Please take the lines from the one holding "M 1747,266 L" through the one holding "M 1689,457 L" in the data below and copy them exactly.

BEGIN Data listing

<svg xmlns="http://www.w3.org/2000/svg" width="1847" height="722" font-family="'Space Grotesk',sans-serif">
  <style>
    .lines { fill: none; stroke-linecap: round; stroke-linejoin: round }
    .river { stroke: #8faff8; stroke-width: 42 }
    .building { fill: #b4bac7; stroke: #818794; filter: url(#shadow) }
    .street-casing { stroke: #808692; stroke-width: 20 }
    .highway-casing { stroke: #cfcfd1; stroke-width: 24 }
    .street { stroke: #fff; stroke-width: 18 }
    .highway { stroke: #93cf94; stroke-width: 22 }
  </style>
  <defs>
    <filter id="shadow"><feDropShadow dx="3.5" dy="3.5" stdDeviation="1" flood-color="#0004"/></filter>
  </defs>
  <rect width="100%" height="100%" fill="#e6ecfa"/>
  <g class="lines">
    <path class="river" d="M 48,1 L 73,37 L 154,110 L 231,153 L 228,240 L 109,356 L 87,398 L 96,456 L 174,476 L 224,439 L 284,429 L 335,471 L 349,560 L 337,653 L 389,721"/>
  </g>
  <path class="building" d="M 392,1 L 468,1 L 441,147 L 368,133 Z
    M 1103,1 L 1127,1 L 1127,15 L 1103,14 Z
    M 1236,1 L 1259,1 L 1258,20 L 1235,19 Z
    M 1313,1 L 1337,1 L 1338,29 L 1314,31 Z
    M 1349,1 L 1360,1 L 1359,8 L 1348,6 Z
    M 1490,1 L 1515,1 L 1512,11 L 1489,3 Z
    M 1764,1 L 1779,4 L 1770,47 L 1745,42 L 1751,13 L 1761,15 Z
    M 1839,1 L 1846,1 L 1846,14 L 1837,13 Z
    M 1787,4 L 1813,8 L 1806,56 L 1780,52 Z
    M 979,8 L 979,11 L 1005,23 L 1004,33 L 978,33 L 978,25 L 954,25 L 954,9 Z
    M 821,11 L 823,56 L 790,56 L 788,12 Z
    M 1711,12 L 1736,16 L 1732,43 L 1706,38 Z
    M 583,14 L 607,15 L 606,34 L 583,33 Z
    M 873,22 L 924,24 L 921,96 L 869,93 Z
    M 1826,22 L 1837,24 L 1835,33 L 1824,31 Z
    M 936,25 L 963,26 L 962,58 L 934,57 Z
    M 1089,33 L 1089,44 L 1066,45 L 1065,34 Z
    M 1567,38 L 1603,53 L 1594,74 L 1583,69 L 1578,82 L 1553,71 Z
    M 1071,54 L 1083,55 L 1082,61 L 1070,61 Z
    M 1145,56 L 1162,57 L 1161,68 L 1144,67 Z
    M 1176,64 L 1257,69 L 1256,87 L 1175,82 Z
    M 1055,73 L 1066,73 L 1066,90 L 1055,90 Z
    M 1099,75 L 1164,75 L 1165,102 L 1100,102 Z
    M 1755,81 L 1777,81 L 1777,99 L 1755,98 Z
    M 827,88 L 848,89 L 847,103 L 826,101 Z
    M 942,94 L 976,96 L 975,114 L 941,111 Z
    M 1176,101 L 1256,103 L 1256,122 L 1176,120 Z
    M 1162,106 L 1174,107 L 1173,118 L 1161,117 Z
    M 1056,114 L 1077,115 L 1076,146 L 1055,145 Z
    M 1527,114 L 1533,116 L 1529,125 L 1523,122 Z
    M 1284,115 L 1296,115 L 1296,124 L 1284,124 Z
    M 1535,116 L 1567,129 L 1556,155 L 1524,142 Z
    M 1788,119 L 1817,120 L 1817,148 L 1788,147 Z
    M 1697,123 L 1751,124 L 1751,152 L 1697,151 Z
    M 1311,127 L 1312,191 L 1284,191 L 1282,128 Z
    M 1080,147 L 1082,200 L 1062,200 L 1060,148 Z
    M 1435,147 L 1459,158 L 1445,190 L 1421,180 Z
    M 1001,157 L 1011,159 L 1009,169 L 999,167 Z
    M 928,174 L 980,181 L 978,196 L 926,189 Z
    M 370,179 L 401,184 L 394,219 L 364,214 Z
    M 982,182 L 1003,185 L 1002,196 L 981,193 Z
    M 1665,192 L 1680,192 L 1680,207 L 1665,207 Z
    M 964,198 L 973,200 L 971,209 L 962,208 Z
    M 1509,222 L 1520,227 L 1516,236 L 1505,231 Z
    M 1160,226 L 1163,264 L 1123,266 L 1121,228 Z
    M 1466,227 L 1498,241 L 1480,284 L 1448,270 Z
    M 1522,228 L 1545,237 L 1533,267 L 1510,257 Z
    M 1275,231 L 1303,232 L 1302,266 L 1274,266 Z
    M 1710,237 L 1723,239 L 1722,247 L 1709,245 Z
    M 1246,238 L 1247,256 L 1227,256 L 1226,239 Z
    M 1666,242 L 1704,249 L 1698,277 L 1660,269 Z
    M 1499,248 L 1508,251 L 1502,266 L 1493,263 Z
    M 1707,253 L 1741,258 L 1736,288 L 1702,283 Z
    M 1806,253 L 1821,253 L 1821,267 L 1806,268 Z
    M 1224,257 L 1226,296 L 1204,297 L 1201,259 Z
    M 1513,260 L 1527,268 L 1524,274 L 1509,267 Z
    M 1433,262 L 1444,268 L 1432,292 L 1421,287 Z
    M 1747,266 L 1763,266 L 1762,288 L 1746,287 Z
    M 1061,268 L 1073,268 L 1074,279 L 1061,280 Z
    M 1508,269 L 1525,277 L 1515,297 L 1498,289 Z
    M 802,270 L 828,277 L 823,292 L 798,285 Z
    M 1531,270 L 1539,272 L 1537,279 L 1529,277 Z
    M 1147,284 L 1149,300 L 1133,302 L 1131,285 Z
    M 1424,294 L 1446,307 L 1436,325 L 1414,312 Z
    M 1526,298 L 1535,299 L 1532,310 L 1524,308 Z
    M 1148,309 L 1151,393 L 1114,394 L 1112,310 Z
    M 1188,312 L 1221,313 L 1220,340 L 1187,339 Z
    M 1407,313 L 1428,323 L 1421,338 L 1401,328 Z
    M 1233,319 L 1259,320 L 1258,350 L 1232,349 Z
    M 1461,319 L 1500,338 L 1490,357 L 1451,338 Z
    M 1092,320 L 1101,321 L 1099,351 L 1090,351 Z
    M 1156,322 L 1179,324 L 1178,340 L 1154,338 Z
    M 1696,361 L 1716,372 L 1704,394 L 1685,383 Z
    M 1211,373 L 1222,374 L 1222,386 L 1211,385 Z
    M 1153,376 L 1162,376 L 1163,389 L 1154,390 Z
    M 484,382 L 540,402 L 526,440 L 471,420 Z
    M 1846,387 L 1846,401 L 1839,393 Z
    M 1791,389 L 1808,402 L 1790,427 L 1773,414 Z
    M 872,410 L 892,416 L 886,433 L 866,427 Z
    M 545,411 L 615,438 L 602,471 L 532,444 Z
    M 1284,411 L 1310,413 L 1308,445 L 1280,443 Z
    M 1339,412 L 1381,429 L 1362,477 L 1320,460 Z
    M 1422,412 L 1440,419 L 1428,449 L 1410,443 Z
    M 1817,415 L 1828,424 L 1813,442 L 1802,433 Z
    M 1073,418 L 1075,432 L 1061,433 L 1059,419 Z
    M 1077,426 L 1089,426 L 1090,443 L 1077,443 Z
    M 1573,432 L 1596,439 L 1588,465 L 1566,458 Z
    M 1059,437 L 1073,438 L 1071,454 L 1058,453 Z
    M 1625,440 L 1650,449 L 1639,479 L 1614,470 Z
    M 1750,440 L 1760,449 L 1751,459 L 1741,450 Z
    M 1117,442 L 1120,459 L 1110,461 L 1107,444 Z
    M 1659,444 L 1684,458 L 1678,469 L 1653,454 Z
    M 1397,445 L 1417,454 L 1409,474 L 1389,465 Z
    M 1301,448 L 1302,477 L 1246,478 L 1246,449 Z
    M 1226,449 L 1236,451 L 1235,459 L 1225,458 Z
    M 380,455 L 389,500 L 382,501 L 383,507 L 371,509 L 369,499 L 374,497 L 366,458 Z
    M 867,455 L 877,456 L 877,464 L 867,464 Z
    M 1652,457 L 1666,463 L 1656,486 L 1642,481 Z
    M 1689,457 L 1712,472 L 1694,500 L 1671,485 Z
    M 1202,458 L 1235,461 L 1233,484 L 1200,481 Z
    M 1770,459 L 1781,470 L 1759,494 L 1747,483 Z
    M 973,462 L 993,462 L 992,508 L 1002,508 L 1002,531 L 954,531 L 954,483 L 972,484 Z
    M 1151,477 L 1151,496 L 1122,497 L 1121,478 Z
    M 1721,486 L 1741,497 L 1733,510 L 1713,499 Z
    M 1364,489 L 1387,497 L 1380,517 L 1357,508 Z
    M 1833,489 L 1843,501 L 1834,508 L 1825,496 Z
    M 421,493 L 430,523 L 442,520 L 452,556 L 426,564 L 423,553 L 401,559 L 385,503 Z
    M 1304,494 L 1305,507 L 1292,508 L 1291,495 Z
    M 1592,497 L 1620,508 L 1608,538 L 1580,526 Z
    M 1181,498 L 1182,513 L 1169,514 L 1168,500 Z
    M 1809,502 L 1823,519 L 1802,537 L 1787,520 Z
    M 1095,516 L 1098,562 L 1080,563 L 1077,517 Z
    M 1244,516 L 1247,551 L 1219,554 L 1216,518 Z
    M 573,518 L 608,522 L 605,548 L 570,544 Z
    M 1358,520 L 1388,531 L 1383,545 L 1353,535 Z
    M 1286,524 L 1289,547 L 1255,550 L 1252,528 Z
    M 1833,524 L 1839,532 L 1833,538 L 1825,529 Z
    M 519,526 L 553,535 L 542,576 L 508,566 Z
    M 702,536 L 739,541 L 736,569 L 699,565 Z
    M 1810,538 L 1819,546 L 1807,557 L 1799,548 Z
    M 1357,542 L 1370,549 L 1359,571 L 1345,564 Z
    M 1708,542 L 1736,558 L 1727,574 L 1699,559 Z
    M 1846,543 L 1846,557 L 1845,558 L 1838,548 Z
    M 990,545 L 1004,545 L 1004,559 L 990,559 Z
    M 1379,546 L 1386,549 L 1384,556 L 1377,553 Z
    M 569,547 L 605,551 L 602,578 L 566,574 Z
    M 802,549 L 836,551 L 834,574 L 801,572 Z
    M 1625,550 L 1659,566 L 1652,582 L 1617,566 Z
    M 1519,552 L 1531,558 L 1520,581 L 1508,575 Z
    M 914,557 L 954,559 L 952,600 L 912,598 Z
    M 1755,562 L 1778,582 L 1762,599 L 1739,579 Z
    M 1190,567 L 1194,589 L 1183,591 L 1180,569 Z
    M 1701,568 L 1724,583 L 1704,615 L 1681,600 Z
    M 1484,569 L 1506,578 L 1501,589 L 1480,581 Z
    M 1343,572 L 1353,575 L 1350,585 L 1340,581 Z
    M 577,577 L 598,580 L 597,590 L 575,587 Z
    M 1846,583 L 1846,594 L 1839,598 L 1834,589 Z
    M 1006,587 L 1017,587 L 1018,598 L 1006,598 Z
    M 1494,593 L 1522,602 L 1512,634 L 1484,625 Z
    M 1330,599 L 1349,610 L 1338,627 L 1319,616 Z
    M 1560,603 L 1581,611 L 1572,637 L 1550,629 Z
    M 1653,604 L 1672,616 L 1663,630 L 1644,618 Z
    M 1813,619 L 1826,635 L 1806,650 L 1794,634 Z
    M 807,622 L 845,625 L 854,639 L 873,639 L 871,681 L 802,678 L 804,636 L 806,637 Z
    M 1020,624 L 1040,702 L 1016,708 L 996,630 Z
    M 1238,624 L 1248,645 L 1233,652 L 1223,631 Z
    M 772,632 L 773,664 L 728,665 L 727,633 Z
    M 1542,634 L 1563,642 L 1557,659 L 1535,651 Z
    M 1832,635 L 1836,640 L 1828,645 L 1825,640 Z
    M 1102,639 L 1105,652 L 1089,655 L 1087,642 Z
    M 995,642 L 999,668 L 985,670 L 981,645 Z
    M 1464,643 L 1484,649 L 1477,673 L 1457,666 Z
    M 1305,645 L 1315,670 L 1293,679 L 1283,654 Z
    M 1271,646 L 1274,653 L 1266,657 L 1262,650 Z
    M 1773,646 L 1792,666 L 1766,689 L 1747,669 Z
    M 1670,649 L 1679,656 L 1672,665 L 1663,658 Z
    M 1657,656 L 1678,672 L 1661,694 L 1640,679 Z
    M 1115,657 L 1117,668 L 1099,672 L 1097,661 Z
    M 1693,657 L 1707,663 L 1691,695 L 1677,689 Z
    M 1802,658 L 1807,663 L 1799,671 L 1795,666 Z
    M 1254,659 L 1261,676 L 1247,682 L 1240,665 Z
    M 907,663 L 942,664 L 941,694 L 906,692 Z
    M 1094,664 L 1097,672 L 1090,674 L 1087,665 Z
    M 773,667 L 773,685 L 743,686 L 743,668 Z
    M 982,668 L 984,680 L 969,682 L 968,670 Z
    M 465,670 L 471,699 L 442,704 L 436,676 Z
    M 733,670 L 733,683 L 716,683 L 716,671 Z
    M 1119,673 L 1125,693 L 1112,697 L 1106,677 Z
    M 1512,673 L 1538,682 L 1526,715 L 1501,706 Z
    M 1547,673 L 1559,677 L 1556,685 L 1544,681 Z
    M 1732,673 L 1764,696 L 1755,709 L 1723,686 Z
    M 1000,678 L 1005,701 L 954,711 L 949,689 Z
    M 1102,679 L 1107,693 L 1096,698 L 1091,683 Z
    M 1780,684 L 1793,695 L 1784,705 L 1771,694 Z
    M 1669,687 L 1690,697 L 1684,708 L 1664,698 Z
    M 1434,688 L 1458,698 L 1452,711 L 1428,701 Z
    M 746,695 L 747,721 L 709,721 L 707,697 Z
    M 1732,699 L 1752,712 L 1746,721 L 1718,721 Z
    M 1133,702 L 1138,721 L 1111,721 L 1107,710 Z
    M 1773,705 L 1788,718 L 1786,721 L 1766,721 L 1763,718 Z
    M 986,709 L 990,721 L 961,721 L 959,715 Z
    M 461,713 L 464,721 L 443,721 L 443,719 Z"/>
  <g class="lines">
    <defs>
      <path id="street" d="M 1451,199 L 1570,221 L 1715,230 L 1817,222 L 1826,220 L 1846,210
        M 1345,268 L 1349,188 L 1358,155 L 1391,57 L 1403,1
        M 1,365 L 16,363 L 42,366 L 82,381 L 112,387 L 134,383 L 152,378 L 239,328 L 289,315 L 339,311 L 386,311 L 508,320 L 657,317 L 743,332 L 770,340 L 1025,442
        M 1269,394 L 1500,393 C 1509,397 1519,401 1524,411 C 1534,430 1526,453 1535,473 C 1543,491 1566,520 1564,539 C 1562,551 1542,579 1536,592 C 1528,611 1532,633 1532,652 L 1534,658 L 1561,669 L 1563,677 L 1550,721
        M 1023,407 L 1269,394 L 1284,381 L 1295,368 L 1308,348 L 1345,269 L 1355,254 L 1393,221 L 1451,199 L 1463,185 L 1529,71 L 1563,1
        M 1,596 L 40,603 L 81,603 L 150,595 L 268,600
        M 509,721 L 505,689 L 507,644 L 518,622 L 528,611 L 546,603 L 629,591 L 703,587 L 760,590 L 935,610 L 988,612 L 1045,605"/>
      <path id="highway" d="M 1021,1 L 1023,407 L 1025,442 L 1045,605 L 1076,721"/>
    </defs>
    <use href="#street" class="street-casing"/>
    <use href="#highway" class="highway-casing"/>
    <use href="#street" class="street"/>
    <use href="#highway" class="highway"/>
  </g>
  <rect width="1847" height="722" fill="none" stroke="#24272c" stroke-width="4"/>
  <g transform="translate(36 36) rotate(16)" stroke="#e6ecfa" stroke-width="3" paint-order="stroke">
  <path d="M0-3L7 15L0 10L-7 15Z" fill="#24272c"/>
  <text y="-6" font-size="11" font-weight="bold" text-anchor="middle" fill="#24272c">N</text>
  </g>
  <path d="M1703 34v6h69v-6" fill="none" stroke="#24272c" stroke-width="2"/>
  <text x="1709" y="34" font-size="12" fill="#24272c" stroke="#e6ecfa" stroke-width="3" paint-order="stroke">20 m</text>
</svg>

END Data listing

— Output of the exercise —
    M 1747,266 L 1763,266 L 1762,288 L 1746,287 Z
    M 1061,268 L 1073,268 L 1074,279 L 1061,280 Z
    M 1508,269 L 1525,277 L 1515,297 L 1498,289 Z
    M 802,270 L 828,277 L 823,292 L 798,285 Z
    M 1531,270 L 1539,272 L 1537,279 L 1529,277 Z
    M 1147,284 L 1149,300 L 1133,302 L 1131,285 Z
    M 1424,294 L 1446,307 L 1436,325 L 1414,312 Z
    M 1526,298 L 1535,299 L 1532,310 L 1524,308 Z
    M 1148,309 L 1151,393 L 1114,394 L 1112,310 Z
    M 1188,312 L 1221,313 L 1220,340 L 1187,339 Z
    M 1407,313 L 1428,323 L 1421,338 L 1401,328 Z
    M 1233,319 L 1259,320 L 1258,350 L 1232,349 Z
    M 1461,319 L 1500,338 L 1490,357 L 1451,338 Z
    M 1092,320 L 1101,321 L 1099,351 L 1090,351 Z
    M 1156,322 L 1179,324 L 1178,340 L 1154,338 Z
    M 1696,361 L 1716,372 L 1704,394 L 1685,383 Z
    M 1211,373 L 1222,374 L 1222,386 L 1211,385 Z
    M 1153,376 L 1162,376 L 1163,389 L 1154,390 Z
    M 484,382 L 540,402 L 526,440 L 471,420 Z
    M 1846,387 L 1846,401 L 1839,393 Z
    M 1791,389 L 1808,402 L 1790,427 L 1773,414 Z
    M 872,410 L 892,416 L 886,433 L 866,427 Z
    M 545,411 L 615,438 L 602,471 L 532,444 Z
    M 1284,411 L 1310,413 L 1308,445 L 1280,443 Z
    M 1339,412 L 1381,429 L 1362,477 L 1320,460 Z
    M 1422,412 L 1440,419 L 1428,449 L 1410,443 Z
    M 1817,415 L 1828,424 L 1813,442 L 1802,433 Z
    M 1073,418 L 1075,432 L 1061,433 L 1059,419 Z
    M 1077,426 L 1089,426 L 1090,443 L 1077,443 Z
    M 1573,432 L 1596,439 L 1588,465 L 1566,458 Z
    M 1059,437 L 1073,438 L 1071,454 L 1058,453 Z
    M 1625,440 L 1650,449 L 1639,479 L 1614,470 Z
    M 1750,440 L 1760,449 L 1751,459 L 1741,450 Z
    M 1117,442 L 1120,459 L 1110,461 L 1107,444 Z
    M 1659,444 L 1684,458 L 1678,469 L 1653,454 Z
    M 1397,445 L 1417,454 L 1409,474 L 1389,465 Z
    M 1301,448 L 1302,477 L 1246,478 L 1246,449 Z
    M 1226,449 L 1236,451 L 1235,459 L 1225,458 Z
    M 380,455 L 389,500 L 382,501 L 383,507 L 371,509 L 369,499 L 374,497 L 366,458 Z
    M 867,455 L 877,456 L 877,464 L 867,464 Z
    M 1652,457 L 1666,463 L 1656,486 L 1642,481 Z
    M 1689,457 L 1712,472 L 1694,500 L 1671,485 Z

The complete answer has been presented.